What the task requires ▸
For each entry, output its words exactly and leave any picture behind.

The data ▸
· · · · · · ·
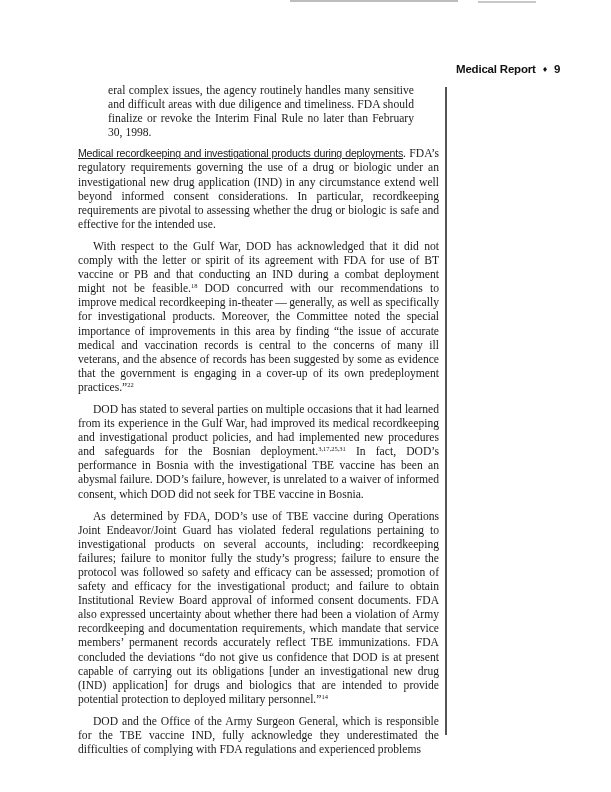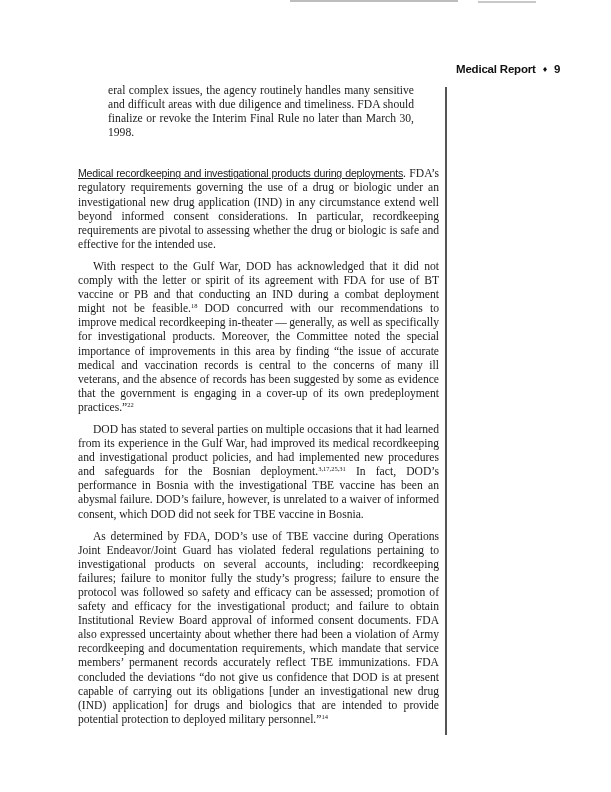"eral complex issues, the agency" p.indented-block { text: March -> February }
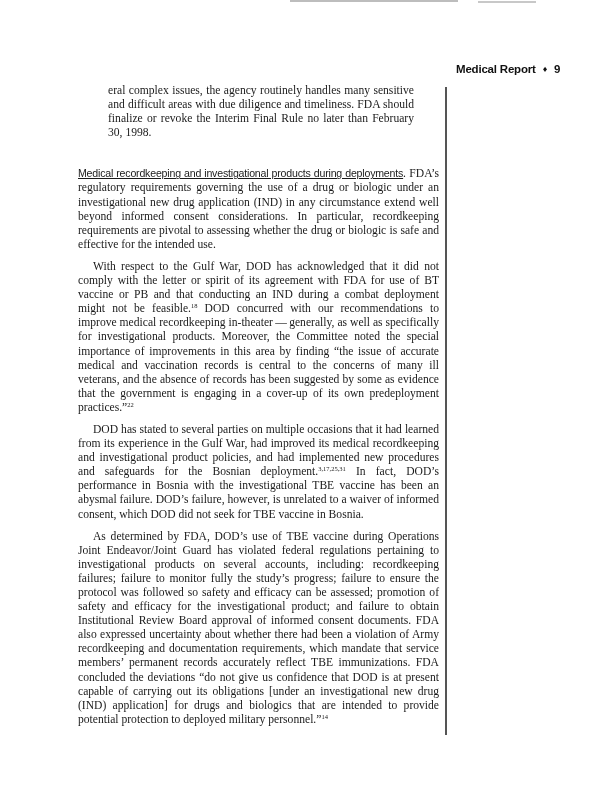"Medical recordkeeping and" .para.first { margin-top: 20px -> none }
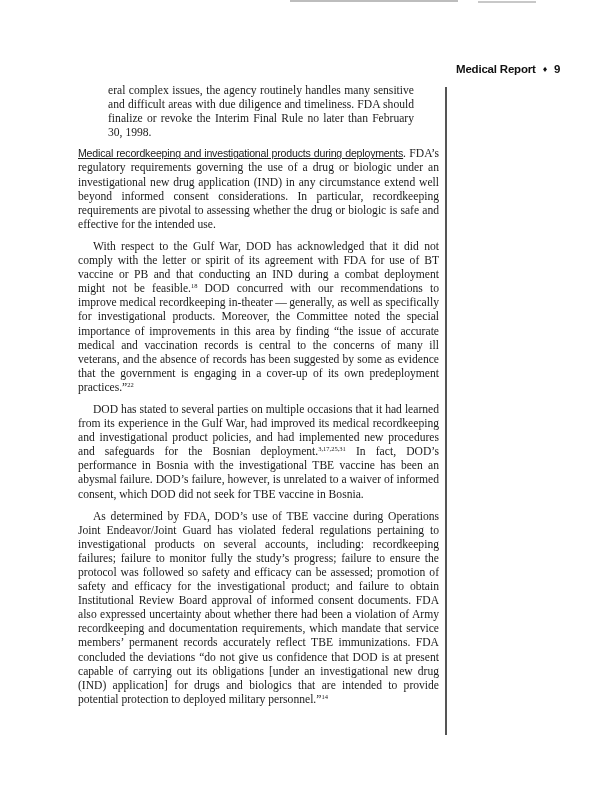"DOD and the Office of" p.para { html: none -> <p><span>DOD and the Office of the Army Surgeon General, which is responsible for the TBE vaccine IND, fully acknowledge they underestimated the difficulties of complying with FDA regulations and experienced problems</span></p> }
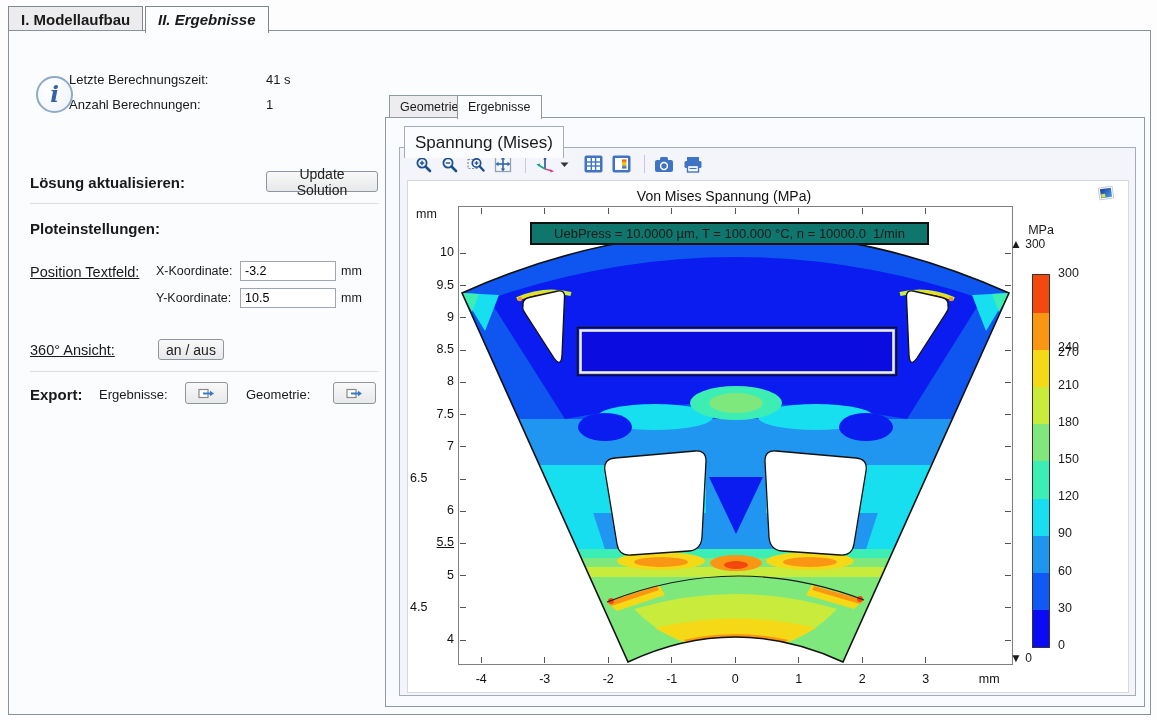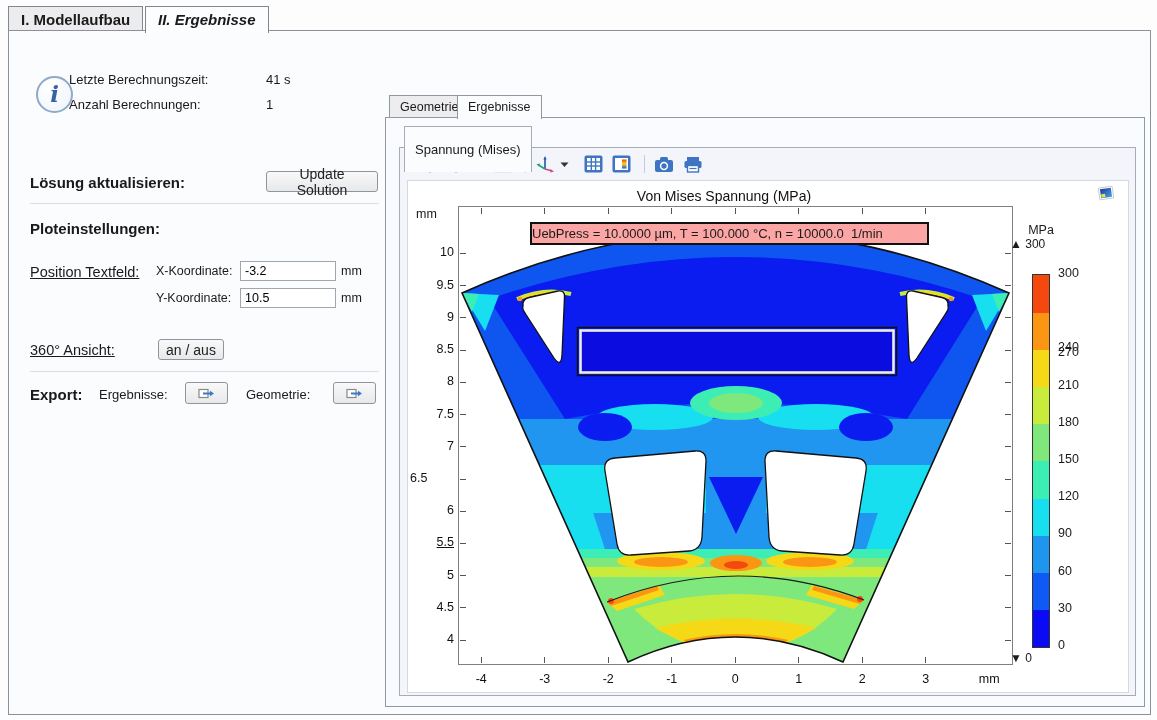"Spannung (Mises)" .ptab { font-size: 13px -> 17px; padding: 12px 10px -> 5px 10px }
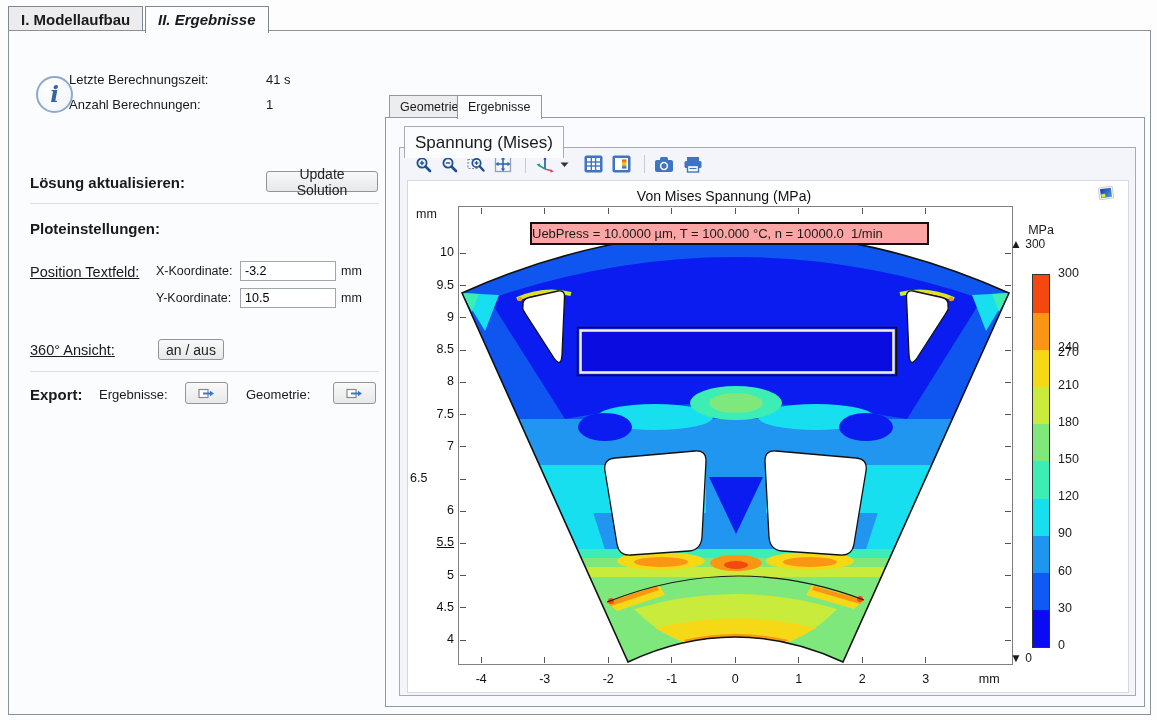"UebPress = 10.0000 µm, T" #annotation-box { background: #fca5a5 -> #0f766e; text-align: none -> center }
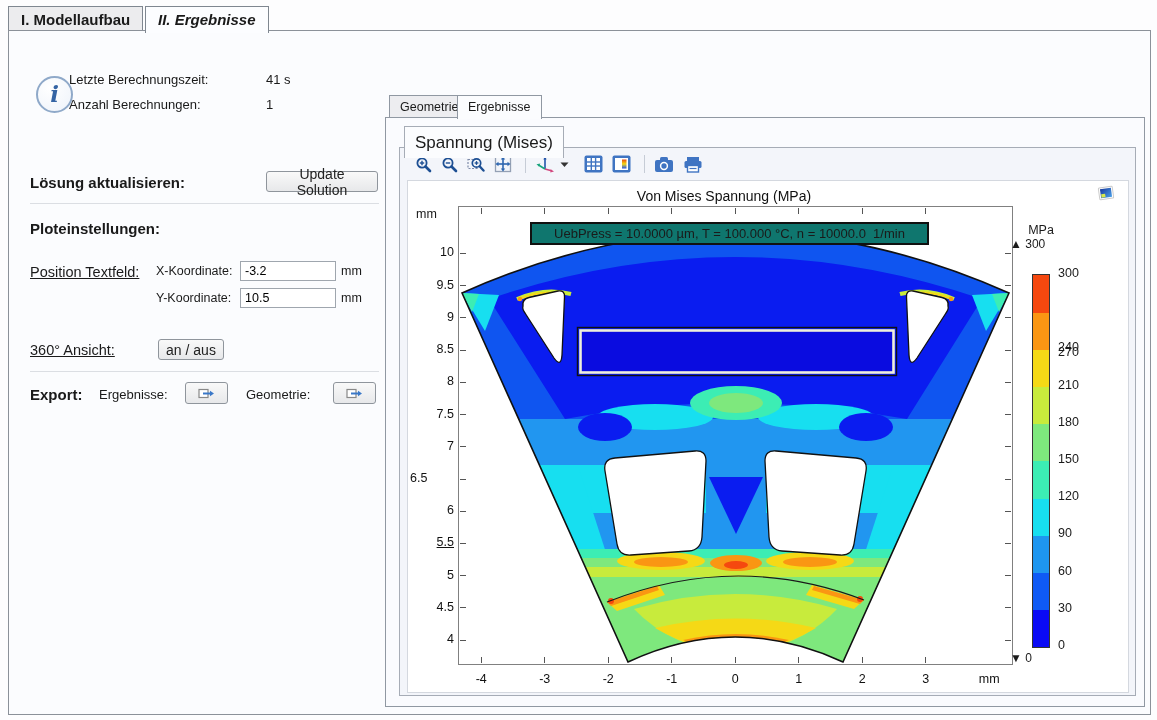"4.5" div.ax-lab { text-align: right -> none }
· · · · · · ·
Solution for this problem ▸
"eral complex issues, the agency" p.indented-block { text: March -> February }
"Medical recordkeeping and" .para.first { margin-top: 20px -> none }
"DOD and the Office of" p.para { html: none -> <p><span>DOD and the Office of the Army Surgeon General, which is responsible for the TBE vaccine IND, fully acknowledge they underestimated the difficulties of complying with FDA regulations and experienced problems</span></p> }
"Spannung (Mises)" .ptab { font-size: 13px -> 17px; padding: 12px 10px -> 5px 10px }
"UebPress = 10.0000 µm, T" #annotation-box { background: #fca5a5 -> #0f766e; text-align: none -> center }
"4.5" div.ax-lab { text-align: right -> none }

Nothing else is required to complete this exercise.